_THE TASK_:
Tally the lines below that contain the word "mentores". Reply with the number only.

═════ INFORMATION SHOWN ═════

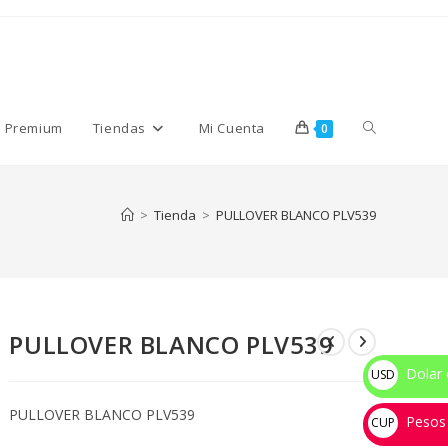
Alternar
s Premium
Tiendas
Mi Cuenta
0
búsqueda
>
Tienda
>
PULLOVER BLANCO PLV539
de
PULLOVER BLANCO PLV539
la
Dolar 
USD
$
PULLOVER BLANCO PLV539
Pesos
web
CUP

═════
═════ INFORMATION SHOWN ═════

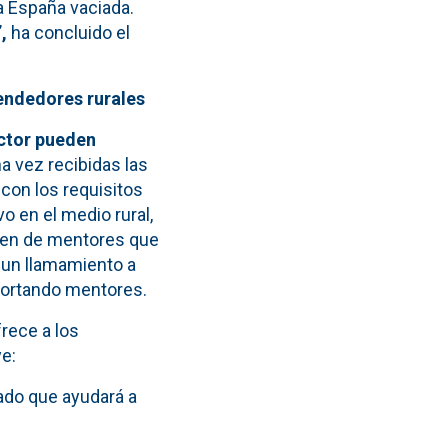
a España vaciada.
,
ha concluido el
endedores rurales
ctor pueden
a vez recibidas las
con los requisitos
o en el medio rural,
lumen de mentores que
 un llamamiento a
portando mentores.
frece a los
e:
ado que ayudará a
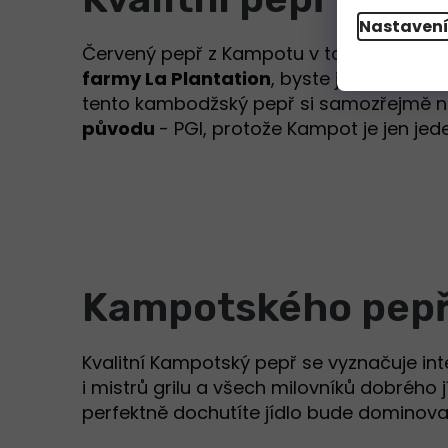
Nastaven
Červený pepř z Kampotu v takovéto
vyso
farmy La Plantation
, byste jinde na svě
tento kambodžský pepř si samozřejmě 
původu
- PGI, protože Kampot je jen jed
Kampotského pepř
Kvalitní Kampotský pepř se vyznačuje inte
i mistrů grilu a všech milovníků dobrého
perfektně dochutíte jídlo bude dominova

═════

_EXERCISE SOLUTION_:
2